Before and after of Personal Details section

Before and after of Transaction section

Before and after of Employment section

 
 

User Testing

Testing an internal tool that required real live data to test its robustness and usability was not the most straightforward task.

How we approached it

  • Ran sample live cases with odd circumstances through the Figma design, this helped uncover missing fields or display issues.

  • Prototyped the form interactions and tested with experts

  • Shipped the scorecard incrementally so Ops Team Leads could view live customer details and report issues before we had shipped to everyone.

  • Added a link to a google feedback form from the go live so we could track issues and respond quickly.

 
Screenshot 2021-06-06 at 09.18 1.png
 

What they said…

  • In general, Operations need time to get used to new tools and workflow changes. Typically they receive a frosty reception until they warm up to how they work.

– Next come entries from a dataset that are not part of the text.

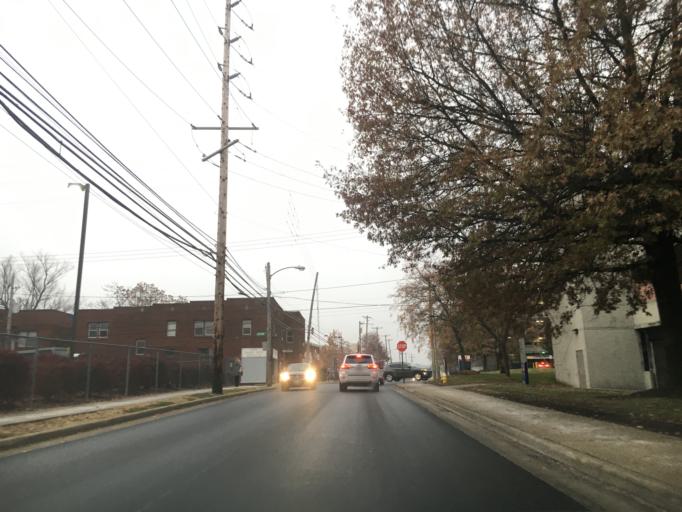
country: US
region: Ohio
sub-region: Summit County
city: Akron
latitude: 41.0805
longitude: -81.4983
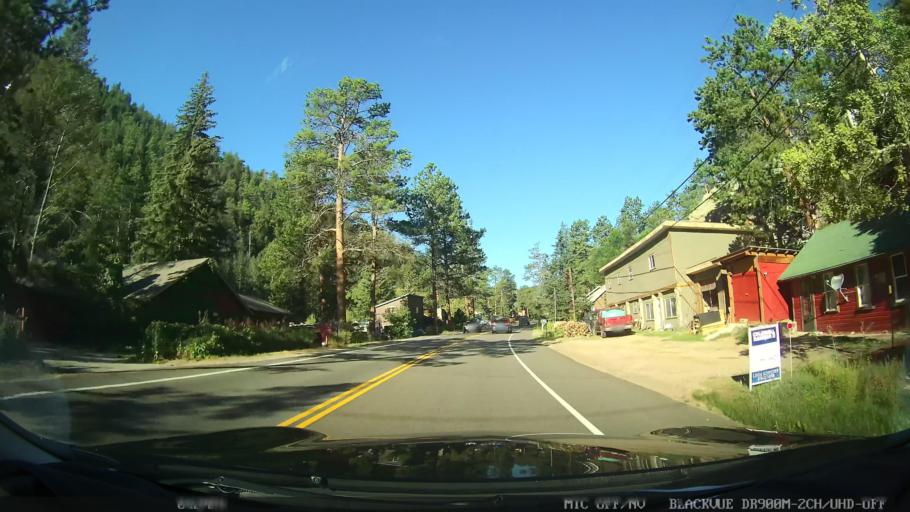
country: US
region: Colorado
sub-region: Larimer County
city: Estes Park
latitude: 40.3935
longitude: -105.4403
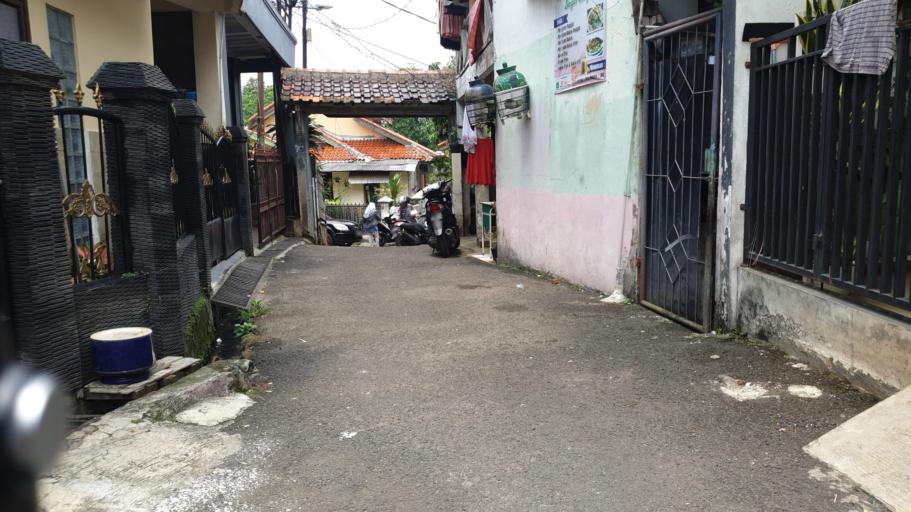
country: ID
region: West Java
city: Pamulang
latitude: -6.3025
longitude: 106.7794
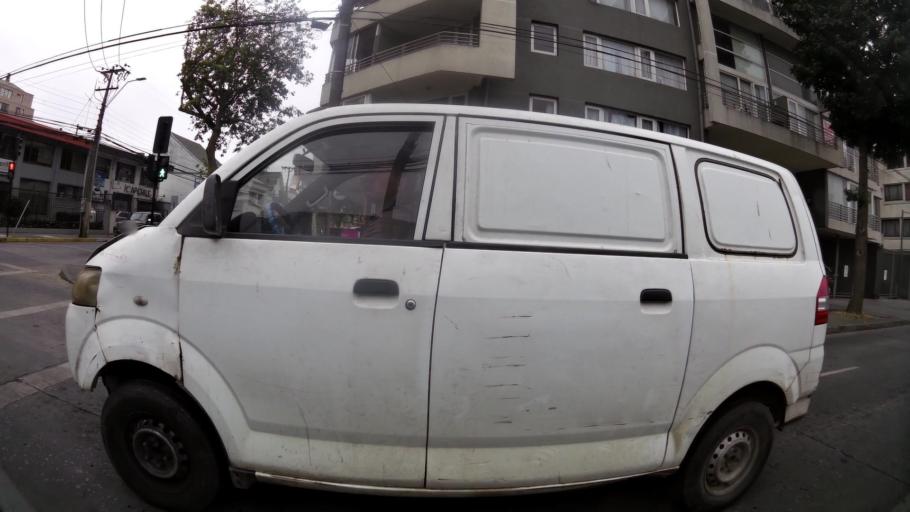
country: CL
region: Biobio
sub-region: Provincia de Concepcion
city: Concepcion
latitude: -36.8323
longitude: -73.0523
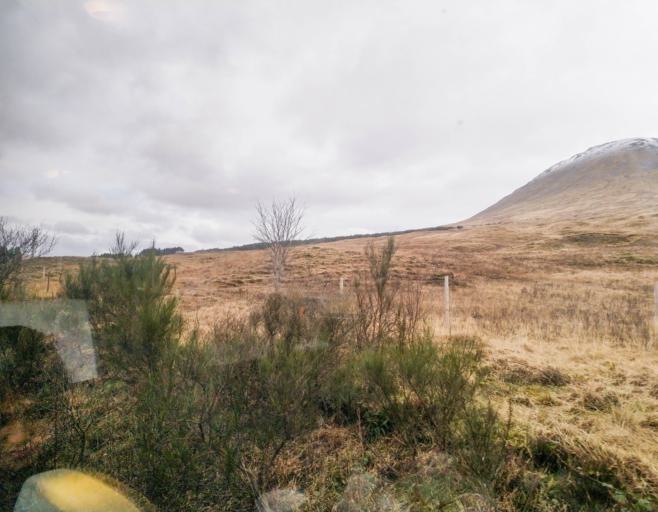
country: GB
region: Scotland
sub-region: Highland
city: Spean Bridge
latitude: 56.5138
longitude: -4.7624
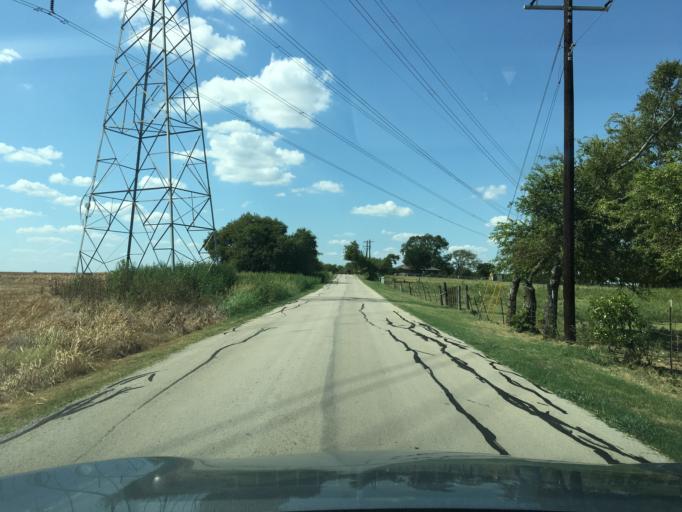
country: US
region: Texas
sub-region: Tarrant County
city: Mansfield
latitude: 32.5209
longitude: -97.0759
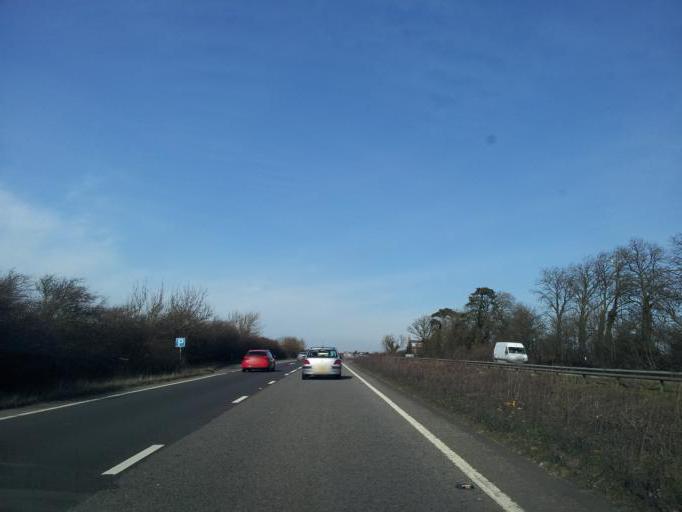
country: GB
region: England
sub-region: District of Rutland
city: Greetham
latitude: 52.7785
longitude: -0.6112
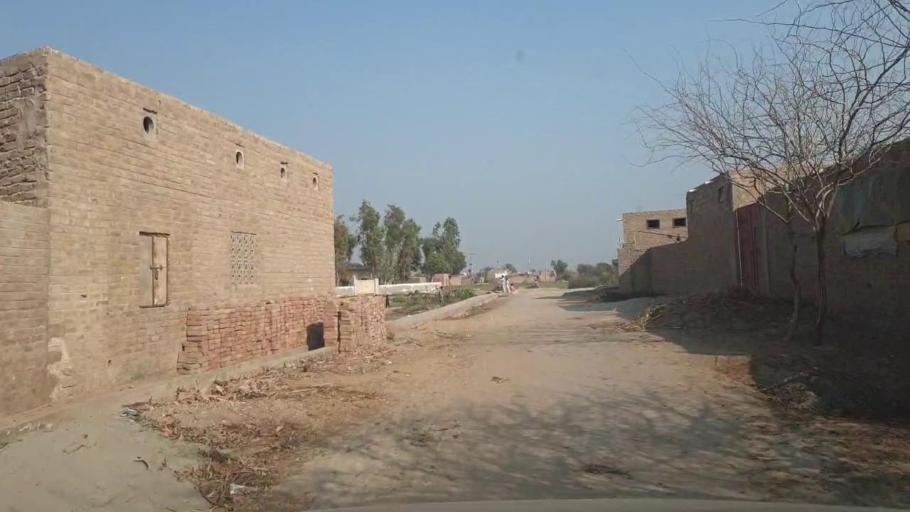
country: PK
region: Sindh
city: Tando Allahyar
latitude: 25.4387
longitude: 68.7123
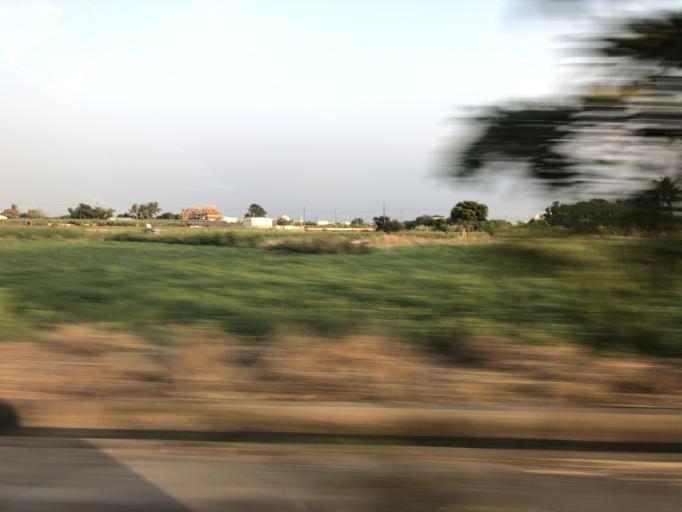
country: TW
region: Taiwan
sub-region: Tainan
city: Tainan
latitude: 23.1383
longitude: 120.2649
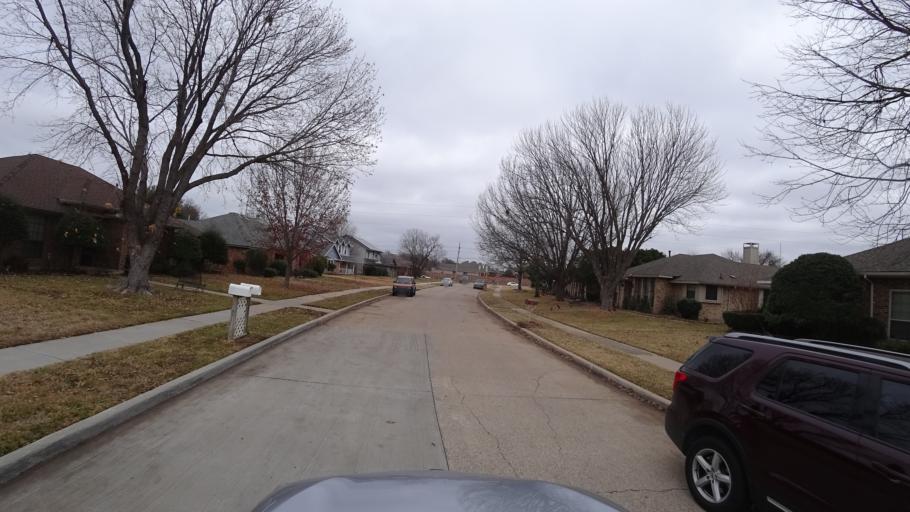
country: US
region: Texas
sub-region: Denton County
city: Lewisville
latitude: 33.0463
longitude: -97.0373
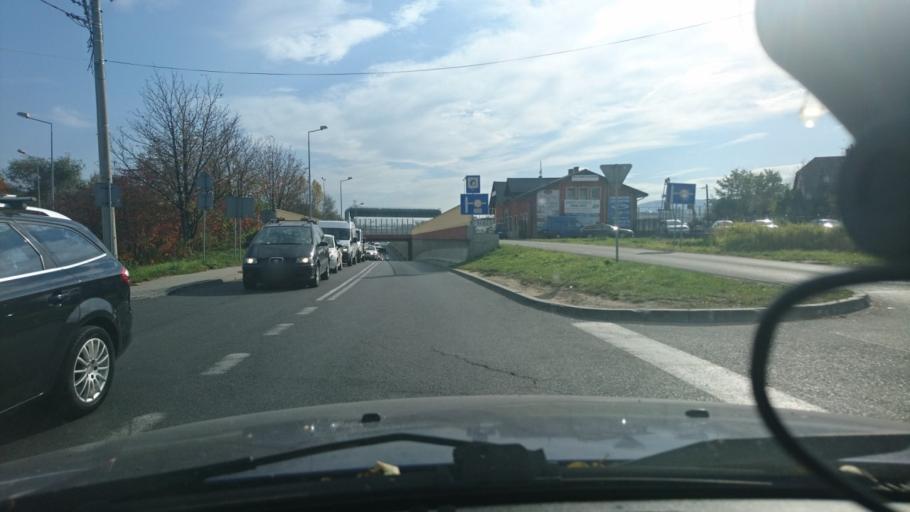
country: PL
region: Silesian Voivodeship
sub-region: Bielsko-Biala
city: Bielsko-Biala
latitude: 49.8508
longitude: 19.0355
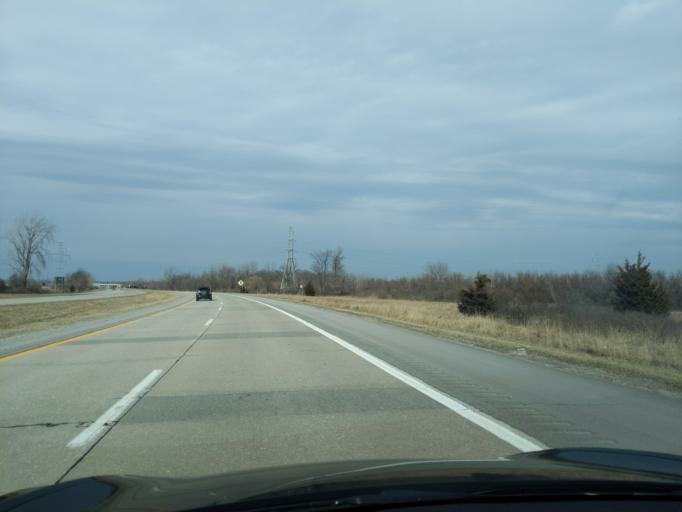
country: US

  • We received several requests for additional fields to be displayed in the scorecard

  • They wanted more visual contrast around the scorecard, the level of whitespace made it hard for them to focus on the data

  • They requested a dedicated view of customer debt beneath the scorecard as a faster reference than the form. We were able to accommodate this relatively quickly for them in the first version.

 

 

 

The final iteration

 

 

 

Development Handoff

Due to the new remote ways of working, it was important to document the hand-off for each of the deliverables in good detail. This gave the engineers as much context as was reasonable to start their work.

There were of course frequent questions to be answered and we mostly dealt with these in team refinement, ad-hoc zoom calls, or slack conversations.

 

 Summary

Reflections on the project

  • All-in-all, this project took roughly nine months to deliver. This was mostly due to the extensive data mapping work required. Each field had to be understood in the context of 6 - 7 different types of home purchase or remortgage transactions.

  • The team developed strong working relationships, processes, and documentation practices during the project. Many of the performance learnings were carried over to other crews afterward as a model of excellence.

  • It was one of the most complex projects I’ve been involved with and the most highly motivated teams I’ve had the pleasure to work with.

Impact

  • It is hard to quantify the direct impact of this tool on the performance of the operational tool, particularly during the tumultuous landscape of COVID-19.

  • There are so many variables in a Mortgage Experts’ workflow, and each one works differently.

  • We saw record numbers of recommendations and mortgage submissions during the months proceeding to the launch of the recommendation guide.

  • This tool undoubtedly improved the efficiency of dealing with record-breaking application volumes.

What happened next

  • We continued to build on this new tool by adding an automated mortgage recommendation feature, which lets the expert know the best type of product for the customer.

  • We continue to refine the design and add new fields and features requested from our experts via a dedicated feedback channel in slack.